Characteristics to notice about the mystery bird are its thin legs (a clue that the bird is quite a small passerine), relatively thick but pointed bill, overall chubby appearance, and the absence of ventral streaks, wing bars, bold markings on the head, or any other striking markings. In essence, the bird appears quite featureless in overall coloration in the black and white photograph. Again, this is a reason to look at the image on the website where it can be viewed in color!
This caveat aside, close observation reveals features that should lead to a correct identification even with the black and white photograph. The shape and thickness of the bill are suggestive of a vireo and possibly also of a warbler, but the completely uniform coloration is a characteristic rare in most warbler species.
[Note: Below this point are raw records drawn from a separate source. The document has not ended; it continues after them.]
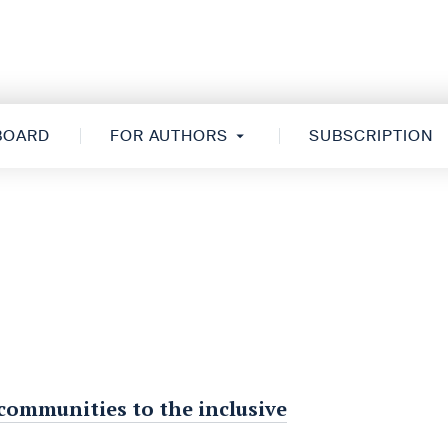
 BOARD
FOR AUTHORS
SUBSCRIPTION
 communities to the inclusive
s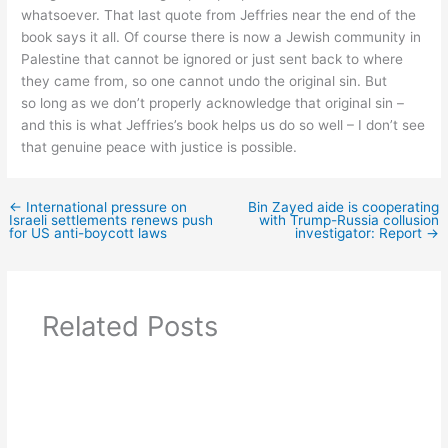
whatsoever. That last quote from Jeffries near the end of the
book says it all. Of course there is now a Jewish community in
Palestine that cannot be ignored or just sent back to where
they came from, so one cannot undo the original sin. But
so long as we don’t properly acknowledge that original sin –
and this is what Jeffries’s book helps us do so well – I don’t see
that genuine peace with justice is possible.
←
International pressure on
Bin Zayed aide is cooperating
Israeli settlements renews push
with Trump-Russia collusion
for US anti-boycott laws
investigator: Report
→
Related Posts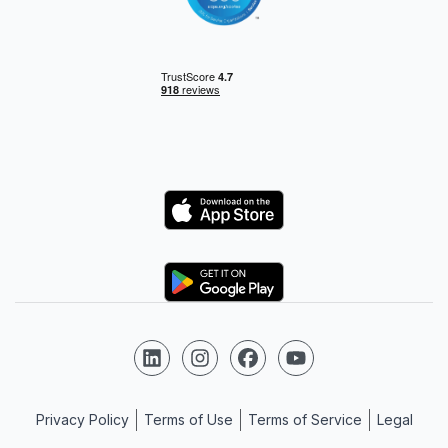
Logo
Logo
Follow us on LinkedIn
Follow us on Instagram
Follow us on Facebook
Follow us on YouTube
Privacy Policy
Terms of Use
Terms of Service
Legal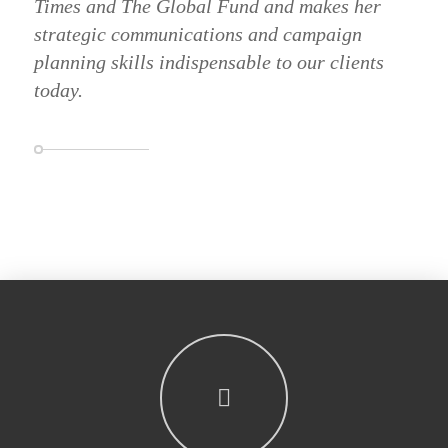
Times and The Global Fund and makes her
strategic communications and campaign
planning skills indispensable to our clients
today.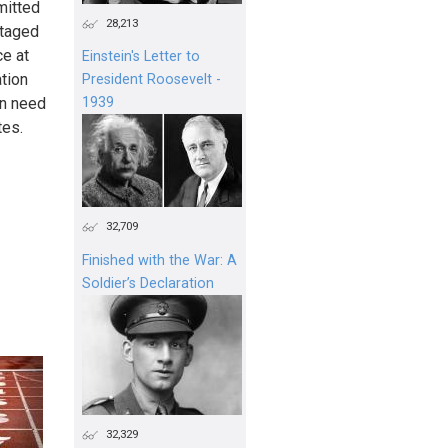
mitted
28,213
staged
ce at
Einstein's Letter to
ation
President Roosevelt -
in need
1939
tes.
32,709
Finished with the War: A
Soldier’s Declaration
32,329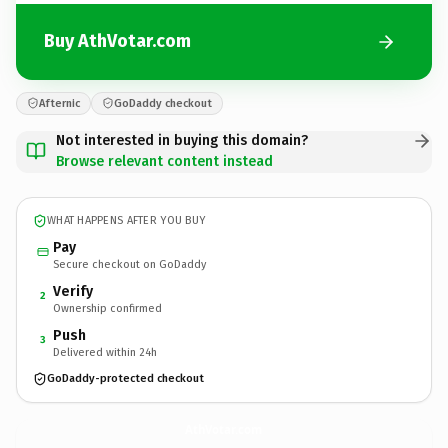
Buy AthVotar.com
Afternic
GoDaddy checkout
Not interested in buying this domain?
Browse relevant content instead
WHAT HAPPENS AFTER YOU BUY
Pay
Secure checkout on GoDaddy
Verify
2
Ownership confirmed
Push
3
Delivered within 24h
GoDaddy-protected checkout
AthVotar.
com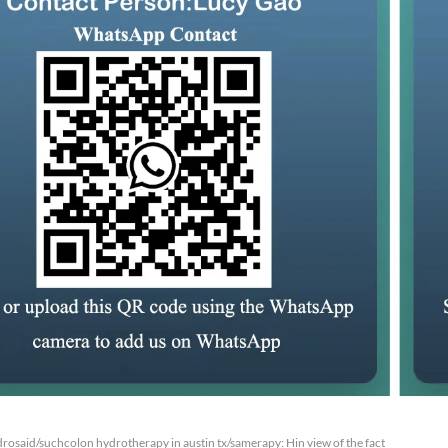
rosaid/suchcolon hydrotherapy in austin tx/samerapy: Hin view of the fact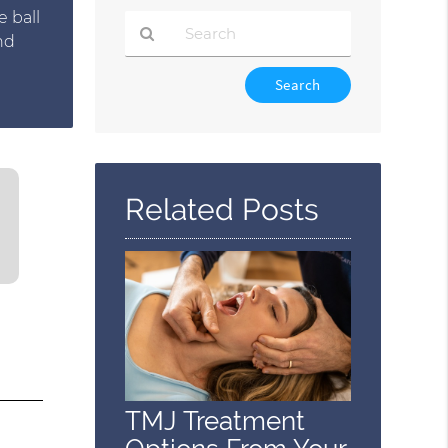
e ball
nd
Type
Your
Search
Query
Here
Related Posts
TMJ Treatment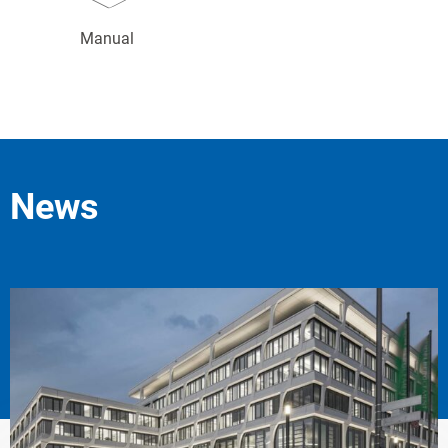
Manual
News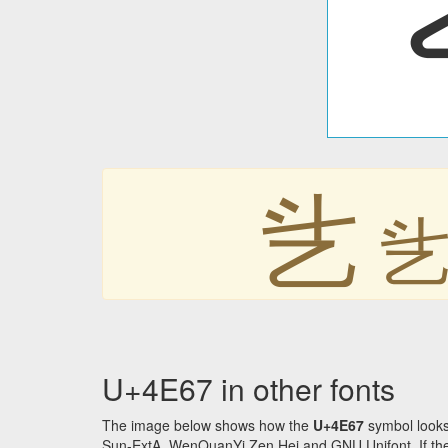
乧
U+4E67 in other fonts
The image below shows how the
U+4E67
symbol looks
Sun-ExtA, WenQuanYi Zen Hei and GNU Unifont. If the f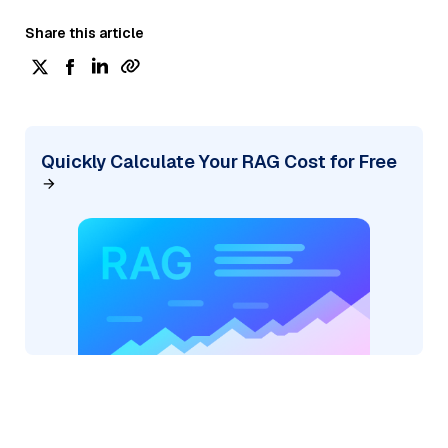
Share this article
Quickly Calculate Your RAG Cost for Free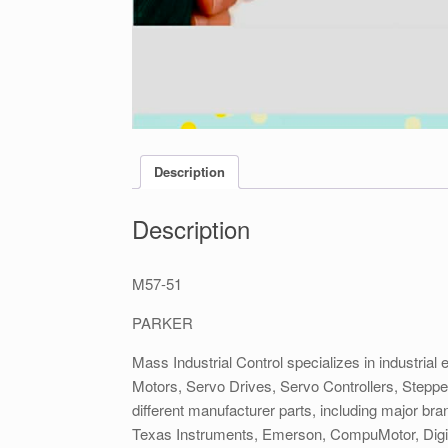
Description
Description
M57-51
PARKER
Mass Industrial Control specializes in industrial 
Motors, Servo Drives, Servo Controllers, Stepp
different manufacturer parts, including major b
Texas Instruments, Emerson, CompuMotor, DigiP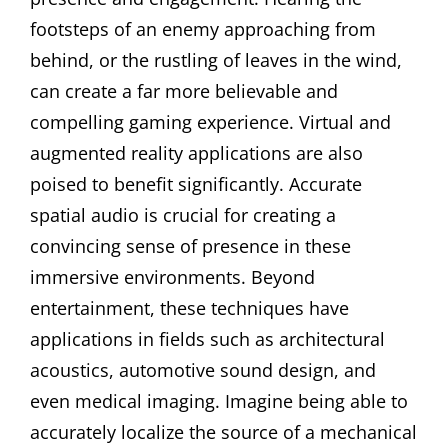
footsteps of an enemy approaching from
behind, or the rustling of leaves in the wind,
can create a far more believable and
compelling gaming experience. Virtual and
augmented reality applications are also
poised to benefit significantly. Accurate
spatial audio is crucial for creating a
convincing sense of presence in these
immersive environments. Beyond
entertainment, these techniques have
applications in fields such as architectural
acoustics, automotive sound design, and
even medical imaging. Imagine being able to
accurately localize the source of a mechanical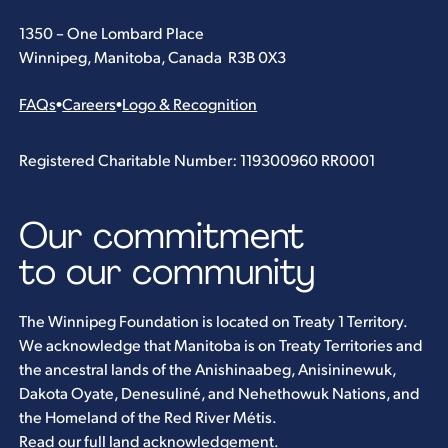
1350 – One Lombard Place
Winnipeg, Manitoba, Canada R3B 0X3
FAQs
•
Careers
•
Logo & Recognition
Registered Charitable Number: 119300960 RR0001
Our commitment
to our community
The Winnipeg Foundation is located on Treaty 1 Territory.
We acknowledge that Manitoba is on Treaty Territories and
the ancestral lands of the Anishinaabeg, Anisininewuk,
Dakota Oyate, Denesuliné, and Nehethowuk Nations, and
the Homeland of the Red River Métis.
Read our full land acknowledgement
.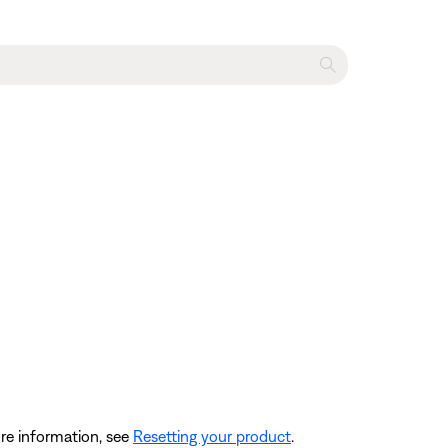
re information, see
Resetting your product
.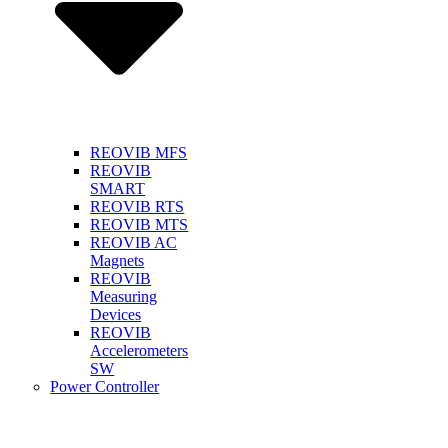
REOVIB MFS
REOVIB
SMART
REOVIB RTS
REOVIB MTS
REOVIB AC
Magnets
REOVIB
Measuring
Devices
REOVIB
Accelerometers
SW
Power Controller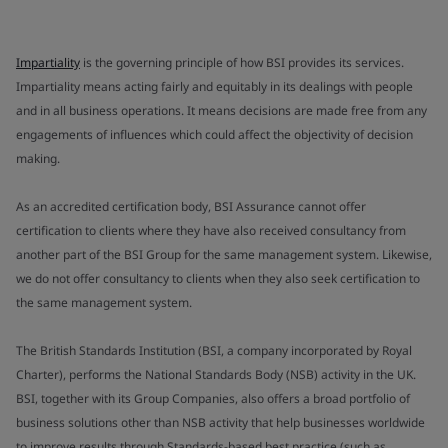
Impartiality
is the governing principle of how BSI provides its services.
Impartiality means acting fairly and equitably in its dealings with people
and in all business operations. It means decisions are made free from any
engagements of influences which could affect the objectivity of decision
making.
As an accredited certification body, BSI Assurance cannot offer
certification to clients where they have also received consultancy from
another part of the BSI Group for the same management system. Likewise,
we do not offer consultancy to clients when they also seek certification to
the same management system.
The British Standards Institution (BSI, a company incorporated by Royal
Charter), performs the National Standards Body (NSB) activity in the UK.
BSI, together with its Group Companies, also offers a broad portfolio of
business solutions other than NSB activity that help businesses worldwide
to improve results through Standards-based best practice (such as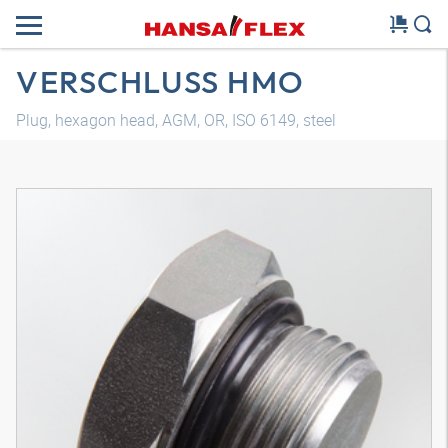
VERSCHLUSS HMO
Plug, hexagon head, AGM, OR, ISO 6149, steel
3D model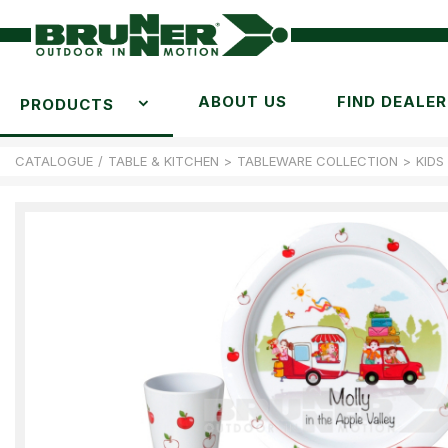
ABOUT US
FIND DEALER
PRODUCTS
CATALOGUE
/
TABLE & KITCHEN
>
TABLEWARE COLLECTION
>
KIDS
There are practically no warbler species that exhibit such a featureless plumage, except a Tennessee or an Orange-crowned warbler. However, both of these species have much thinner and more pointed bills than the mystery bird. Additionally, a Tennessee Warbler possesses a pale or whitish supercilium, and neither species shows the obvious contrast seen between the breast and the face and neck area of the mystery species.
Notice the chesty or overall plump appearance of the mystery bird, another characteristic of vireos rather than warblers. The bird also shows a prominent dark area between the eye and the bill, which are the lores. With these differences in mind, the identification clincher in this picture becomes the dark lores. Combined with the chubby shape and otherwise featureless aspects of the mystery bird, the dark lores represent a hallmark field characteristic of a Philadelphia Vireo (Vireo philadelphicus). The Warbling Vireo (Vireo gilvus) is similar, but lacks this distinctive dark feathering between the eye and bill and—as can be noted on the website—has a yellowish wash on the breast.
The Philadelphia Vireo is an uncommon to rare late spring migrant in Massachusetts and an uncommon fall migrant in late August and early September, especially along the coast. The author photographed this Philadelphia Vireo on September 7, 2008, at Pochet Island, Orleans.